### [YOUR TASK]
Print everything in the records below, from their first line down through the line that contains "v(0, 9.34) *", with each line copied character for character.
[BEGIN THE RECORDS]
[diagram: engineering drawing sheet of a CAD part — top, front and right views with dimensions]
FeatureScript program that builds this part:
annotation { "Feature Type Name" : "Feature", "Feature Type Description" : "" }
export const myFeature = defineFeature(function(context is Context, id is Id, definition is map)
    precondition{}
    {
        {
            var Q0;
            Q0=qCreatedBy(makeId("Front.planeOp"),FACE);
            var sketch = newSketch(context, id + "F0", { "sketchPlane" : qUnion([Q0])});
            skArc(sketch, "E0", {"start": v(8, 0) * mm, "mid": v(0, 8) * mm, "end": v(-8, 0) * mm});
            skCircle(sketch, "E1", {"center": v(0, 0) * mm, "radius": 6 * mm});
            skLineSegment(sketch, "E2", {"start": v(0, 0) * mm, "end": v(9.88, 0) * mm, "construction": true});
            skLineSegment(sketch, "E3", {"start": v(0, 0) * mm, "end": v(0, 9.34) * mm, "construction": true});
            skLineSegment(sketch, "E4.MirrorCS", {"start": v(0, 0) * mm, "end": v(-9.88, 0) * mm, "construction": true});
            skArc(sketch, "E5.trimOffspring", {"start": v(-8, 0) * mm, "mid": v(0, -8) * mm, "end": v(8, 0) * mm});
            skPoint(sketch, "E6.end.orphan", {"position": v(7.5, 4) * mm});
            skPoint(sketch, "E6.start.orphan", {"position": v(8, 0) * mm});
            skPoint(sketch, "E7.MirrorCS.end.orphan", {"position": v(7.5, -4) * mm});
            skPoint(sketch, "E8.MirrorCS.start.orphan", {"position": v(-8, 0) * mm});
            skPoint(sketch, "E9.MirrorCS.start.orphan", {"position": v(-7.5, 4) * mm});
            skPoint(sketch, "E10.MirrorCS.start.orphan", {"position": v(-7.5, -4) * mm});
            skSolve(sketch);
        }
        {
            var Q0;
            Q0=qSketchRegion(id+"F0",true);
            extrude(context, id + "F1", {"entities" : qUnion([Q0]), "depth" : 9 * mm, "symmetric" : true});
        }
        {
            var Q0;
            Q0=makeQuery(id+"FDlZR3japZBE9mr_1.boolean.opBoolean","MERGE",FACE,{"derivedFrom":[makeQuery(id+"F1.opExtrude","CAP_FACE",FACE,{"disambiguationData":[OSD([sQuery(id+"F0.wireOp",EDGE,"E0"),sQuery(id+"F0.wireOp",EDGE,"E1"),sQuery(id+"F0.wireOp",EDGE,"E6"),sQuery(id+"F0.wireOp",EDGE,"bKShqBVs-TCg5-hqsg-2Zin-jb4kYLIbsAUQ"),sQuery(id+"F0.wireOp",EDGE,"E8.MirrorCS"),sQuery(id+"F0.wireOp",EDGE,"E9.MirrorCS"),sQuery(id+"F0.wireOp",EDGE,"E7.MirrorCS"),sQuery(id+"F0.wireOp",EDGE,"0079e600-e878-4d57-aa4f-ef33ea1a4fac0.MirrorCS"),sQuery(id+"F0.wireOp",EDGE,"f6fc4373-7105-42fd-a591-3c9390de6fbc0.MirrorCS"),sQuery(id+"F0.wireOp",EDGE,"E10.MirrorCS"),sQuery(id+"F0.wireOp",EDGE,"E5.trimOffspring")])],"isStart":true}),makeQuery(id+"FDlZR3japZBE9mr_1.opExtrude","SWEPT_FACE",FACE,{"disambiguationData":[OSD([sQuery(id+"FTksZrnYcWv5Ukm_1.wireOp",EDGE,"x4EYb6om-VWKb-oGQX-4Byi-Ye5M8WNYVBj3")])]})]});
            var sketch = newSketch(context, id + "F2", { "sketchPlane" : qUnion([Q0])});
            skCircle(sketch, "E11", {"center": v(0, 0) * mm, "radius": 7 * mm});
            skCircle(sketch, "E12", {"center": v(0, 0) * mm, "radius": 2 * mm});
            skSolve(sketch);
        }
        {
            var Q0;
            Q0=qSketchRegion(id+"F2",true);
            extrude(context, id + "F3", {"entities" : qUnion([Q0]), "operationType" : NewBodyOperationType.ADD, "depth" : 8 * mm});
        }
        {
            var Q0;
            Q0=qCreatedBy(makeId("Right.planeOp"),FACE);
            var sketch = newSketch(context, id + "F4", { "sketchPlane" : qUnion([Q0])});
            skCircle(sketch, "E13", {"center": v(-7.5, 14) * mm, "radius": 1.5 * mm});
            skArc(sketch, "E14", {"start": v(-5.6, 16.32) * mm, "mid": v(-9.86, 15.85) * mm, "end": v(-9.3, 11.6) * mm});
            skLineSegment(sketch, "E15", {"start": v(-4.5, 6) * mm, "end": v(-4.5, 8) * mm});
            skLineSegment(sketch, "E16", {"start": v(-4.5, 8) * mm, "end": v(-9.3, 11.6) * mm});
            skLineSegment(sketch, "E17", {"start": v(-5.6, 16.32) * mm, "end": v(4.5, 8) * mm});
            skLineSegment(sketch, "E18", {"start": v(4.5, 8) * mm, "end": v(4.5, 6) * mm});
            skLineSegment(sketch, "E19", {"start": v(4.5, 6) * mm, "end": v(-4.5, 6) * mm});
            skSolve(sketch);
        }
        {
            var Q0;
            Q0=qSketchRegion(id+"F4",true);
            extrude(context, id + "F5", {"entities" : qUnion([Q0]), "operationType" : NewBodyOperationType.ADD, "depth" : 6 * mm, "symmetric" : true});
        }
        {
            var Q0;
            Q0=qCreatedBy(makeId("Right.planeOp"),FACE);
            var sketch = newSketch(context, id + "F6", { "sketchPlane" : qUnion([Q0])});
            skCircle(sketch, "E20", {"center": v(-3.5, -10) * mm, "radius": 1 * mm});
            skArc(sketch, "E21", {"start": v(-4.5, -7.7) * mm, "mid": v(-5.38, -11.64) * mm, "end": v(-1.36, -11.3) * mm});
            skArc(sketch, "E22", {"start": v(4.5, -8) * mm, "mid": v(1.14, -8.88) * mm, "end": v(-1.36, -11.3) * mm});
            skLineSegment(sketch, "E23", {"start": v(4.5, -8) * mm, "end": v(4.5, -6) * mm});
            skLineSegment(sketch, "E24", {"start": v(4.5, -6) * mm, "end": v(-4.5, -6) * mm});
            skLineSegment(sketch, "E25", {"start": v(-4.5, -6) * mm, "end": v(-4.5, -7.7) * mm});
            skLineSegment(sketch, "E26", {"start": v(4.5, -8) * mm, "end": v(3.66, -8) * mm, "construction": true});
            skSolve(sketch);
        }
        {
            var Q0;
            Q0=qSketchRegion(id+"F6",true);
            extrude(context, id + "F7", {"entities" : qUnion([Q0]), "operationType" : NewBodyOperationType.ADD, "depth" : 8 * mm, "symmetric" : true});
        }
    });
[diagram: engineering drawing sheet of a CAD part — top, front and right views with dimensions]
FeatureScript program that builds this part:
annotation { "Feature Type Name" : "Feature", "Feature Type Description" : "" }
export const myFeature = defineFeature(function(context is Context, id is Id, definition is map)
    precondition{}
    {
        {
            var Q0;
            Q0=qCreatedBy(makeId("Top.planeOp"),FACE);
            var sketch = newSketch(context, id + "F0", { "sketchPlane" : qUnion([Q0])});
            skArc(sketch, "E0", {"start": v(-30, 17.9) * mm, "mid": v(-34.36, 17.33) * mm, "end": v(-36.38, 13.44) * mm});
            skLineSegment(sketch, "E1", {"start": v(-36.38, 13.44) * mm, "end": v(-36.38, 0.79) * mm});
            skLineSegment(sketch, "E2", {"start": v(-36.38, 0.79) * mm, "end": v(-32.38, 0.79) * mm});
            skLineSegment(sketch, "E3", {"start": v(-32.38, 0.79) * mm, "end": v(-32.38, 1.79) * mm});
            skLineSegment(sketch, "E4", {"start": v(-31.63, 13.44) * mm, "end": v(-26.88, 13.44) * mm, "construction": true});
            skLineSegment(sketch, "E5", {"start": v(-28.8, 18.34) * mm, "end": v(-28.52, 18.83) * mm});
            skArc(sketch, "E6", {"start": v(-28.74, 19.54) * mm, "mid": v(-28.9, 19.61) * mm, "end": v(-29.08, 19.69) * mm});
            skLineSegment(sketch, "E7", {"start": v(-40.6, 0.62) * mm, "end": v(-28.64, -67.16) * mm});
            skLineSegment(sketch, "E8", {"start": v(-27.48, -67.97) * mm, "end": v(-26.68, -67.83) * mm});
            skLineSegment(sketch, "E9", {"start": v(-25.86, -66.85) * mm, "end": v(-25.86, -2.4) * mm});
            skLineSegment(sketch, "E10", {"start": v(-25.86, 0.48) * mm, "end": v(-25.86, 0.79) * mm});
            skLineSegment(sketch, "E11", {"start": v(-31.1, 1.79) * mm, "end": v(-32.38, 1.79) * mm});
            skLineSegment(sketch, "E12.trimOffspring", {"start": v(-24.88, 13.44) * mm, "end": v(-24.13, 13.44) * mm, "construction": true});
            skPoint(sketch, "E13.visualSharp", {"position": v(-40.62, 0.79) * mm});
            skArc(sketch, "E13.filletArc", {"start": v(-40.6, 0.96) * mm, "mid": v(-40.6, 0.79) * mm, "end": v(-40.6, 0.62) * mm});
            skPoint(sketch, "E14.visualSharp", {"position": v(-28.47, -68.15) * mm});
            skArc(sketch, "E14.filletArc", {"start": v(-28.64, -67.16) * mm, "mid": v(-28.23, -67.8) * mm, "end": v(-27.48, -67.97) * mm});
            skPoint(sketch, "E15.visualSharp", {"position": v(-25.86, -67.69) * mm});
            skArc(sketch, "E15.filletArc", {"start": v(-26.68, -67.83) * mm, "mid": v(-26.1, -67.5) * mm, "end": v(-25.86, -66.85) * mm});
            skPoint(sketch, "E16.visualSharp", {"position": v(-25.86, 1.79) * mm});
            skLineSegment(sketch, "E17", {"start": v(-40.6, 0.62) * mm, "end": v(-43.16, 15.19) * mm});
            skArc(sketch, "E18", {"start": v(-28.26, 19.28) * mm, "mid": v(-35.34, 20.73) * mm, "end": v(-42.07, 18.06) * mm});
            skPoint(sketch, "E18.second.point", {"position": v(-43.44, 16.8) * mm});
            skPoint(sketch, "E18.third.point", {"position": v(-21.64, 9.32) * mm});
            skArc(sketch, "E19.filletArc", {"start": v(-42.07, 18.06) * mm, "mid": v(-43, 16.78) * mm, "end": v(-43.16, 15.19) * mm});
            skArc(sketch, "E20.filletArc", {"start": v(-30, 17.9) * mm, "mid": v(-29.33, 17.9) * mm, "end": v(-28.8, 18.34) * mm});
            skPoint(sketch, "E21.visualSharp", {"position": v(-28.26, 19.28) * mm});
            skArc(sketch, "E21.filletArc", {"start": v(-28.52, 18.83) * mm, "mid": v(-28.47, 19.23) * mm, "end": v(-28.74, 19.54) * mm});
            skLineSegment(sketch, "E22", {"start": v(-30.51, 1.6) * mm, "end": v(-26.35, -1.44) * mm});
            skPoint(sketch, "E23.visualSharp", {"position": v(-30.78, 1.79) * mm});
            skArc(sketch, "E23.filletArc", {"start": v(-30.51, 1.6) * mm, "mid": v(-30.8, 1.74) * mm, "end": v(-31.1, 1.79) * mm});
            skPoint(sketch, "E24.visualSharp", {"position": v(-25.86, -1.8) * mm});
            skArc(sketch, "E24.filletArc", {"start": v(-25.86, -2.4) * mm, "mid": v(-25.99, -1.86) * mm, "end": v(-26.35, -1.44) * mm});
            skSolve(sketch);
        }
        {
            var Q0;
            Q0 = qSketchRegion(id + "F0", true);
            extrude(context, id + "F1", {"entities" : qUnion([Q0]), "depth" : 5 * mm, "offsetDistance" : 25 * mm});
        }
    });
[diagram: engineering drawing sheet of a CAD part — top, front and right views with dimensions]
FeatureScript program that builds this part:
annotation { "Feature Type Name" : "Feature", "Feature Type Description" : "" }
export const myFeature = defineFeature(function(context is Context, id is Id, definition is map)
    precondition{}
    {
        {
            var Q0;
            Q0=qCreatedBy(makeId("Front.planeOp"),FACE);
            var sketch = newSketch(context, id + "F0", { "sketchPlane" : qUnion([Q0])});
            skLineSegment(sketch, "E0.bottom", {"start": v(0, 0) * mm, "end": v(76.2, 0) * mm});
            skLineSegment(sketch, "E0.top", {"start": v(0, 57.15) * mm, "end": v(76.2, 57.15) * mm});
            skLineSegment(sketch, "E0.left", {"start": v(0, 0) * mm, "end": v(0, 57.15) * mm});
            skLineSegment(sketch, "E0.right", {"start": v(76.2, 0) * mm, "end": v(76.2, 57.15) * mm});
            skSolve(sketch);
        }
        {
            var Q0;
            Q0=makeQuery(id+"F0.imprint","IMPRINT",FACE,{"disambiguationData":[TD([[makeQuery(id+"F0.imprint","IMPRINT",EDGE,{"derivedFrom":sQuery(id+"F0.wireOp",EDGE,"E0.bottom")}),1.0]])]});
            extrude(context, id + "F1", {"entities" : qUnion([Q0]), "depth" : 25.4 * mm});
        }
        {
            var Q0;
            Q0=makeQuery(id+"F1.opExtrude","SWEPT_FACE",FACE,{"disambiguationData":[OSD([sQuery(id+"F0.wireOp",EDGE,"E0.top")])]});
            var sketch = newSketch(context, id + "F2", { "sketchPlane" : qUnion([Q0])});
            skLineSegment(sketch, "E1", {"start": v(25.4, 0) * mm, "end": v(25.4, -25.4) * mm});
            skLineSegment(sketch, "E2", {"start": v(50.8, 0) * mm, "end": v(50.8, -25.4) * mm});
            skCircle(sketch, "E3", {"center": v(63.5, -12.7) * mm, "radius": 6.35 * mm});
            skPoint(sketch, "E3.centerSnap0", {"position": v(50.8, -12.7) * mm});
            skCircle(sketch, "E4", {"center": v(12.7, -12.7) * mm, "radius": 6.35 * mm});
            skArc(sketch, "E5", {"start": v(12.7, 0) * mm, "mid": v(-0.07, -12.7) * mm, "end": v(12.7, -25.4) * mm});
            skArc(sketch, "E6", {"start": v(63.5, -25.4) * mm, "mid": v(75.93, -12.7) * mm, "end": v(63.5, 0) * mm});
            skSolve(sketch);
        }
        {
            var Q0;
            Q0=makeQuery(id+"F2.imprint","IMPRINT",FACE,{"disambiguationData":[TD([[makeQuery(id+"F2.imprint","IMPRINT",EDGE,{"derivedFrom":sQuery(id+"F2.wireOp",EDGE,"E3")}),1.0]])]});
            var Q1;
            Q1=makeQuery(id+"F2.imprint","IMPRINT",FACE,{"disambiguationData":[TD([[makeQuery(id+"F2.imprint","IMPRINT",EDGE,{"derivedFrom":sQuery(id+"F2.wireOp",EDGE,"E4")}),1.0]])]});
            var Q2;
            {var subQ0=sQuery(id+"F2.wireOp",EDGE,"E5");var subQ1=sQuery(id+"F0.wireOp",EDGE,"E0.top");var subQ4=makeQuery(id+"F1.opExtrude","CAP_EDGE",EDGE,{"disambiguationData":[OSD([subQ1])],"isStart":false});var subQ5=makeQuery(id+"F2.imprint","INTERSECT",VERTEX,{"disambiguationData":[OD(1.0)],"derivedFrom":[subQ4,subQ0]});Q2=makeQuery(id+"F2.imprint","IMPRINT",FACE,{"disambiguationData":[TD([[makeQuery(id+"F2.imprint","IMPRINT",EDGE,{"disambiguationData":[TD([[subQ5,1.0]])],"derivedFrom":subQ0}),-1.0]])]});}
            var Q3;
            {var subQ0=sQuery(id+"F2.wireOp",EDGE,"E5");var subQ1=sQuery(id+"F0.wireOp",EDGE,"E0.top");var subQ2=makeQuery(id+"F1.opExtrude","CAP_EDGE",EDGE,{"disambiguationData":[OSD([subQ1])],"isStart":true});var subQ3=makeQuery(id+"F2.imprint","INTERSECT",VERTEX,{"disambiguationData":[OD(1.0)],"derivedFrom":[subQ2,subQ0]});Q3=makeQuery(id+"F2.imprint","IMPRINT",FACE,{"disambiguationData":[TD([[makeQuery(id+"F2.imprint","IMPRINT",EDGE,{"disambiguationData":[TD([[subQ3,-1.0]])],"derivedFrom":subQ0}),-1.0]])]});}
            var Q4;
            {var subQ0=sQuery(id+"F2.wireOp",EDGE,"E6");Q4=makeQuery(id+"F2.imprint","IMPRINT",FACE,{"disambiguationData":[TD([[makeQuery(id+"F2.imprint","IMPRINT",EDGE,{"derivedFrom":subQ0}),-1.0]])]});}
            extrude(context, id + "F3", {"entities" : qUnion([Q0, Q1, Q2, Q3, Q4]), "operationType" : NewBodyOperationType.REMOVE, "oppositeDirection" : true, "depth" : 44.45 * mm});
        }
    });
[END THE RECORDS]
### [EXERCISE ANSWER]
[diagram: engineering drawing sheet of a CAD part — top, front and right views with dimensions]
FeatureScript program that builds this part:
annotation { "Feature Type Name" : "Feature", "Feature Type Description" : "" }
export const myFeature = defineFeature(function(context is Context, id is Id, definition is map)
    precondition{}
    {
        {
            var Q0;
            Q0=qCreatedBy(makeId("Front.planeOp"),FACE);
            var sketch = newSketch(context, id + "F0", { "sketchPlane" : qUnion([Q0])});
            skArc(sketch, "E0", {"start": v(8, 0) * mm, "mid": v(0, 8) * mm, "end": v(-8, 0) * mm});
            skCircle(sketch, "E1", {"center": v(0, 0) * mm, "radius": 6 * mm});
            skLineSegment(sketch, "E2", {"start": v(0, 0) * mm, "end": v(9.88, 0) * mm, "construction": true});
            skLineSegment(sketch, "E3", {"start": v(0, 0) * mm, "end": v(0, 9.34) * mm, "construction": true});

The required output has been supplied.